*** RECORDS FOR THIS EXERCISE Section Begins ***

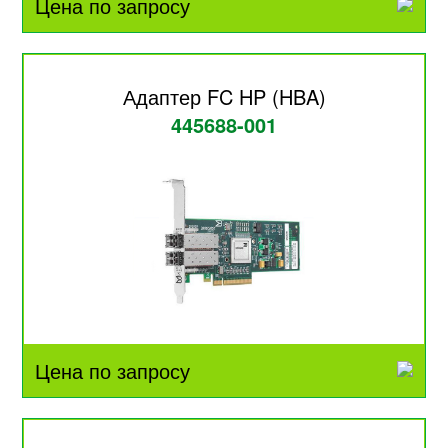
Цена по запросу
Адаптер FC HP (HBA)
445688-001
Цена по запросу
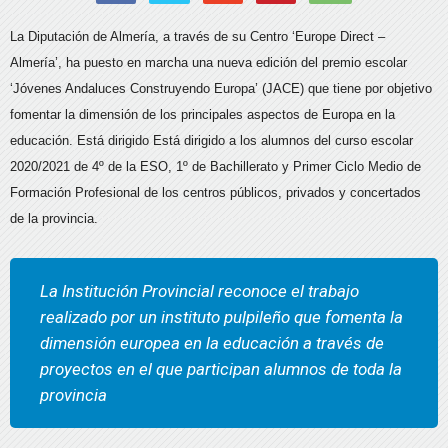
La Diputación de Almería, a través de su Centro ‘Europe Direct –
Almería’
, ha puesto en marcha una nueva edición del premio escolar
‘Jóvenes Andaluces Construyendo Europa’ (JACE) que tiene por objetivo
fomentar la dimensión de los principales aspectos de Europa en la
educación. Está dirigido
Está dirigido a los alumnos del curso escolar
2020/2021 de 4º de la ESO, 1º de Bachillerato y Primer Ciclo Medio de
Formación Profesional de los centros públicos, priva
dos y concertados
de la provincia.
La Institución Provincial reconoce el trabajo
realizado por un instituto pulpileño que fomenta la
dimensión europea en la educación a través de
proyectos en el que
participan alumnos de toda la
provincia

*** RECORDS FOR THIS EXERCISE Section Ends ***

- TASK STATEMENT -
Copy out each line of the data that includes the string "educación".

- FINAL ANSWER -
educación. Está dirigido
dimensión europea en la educación a través de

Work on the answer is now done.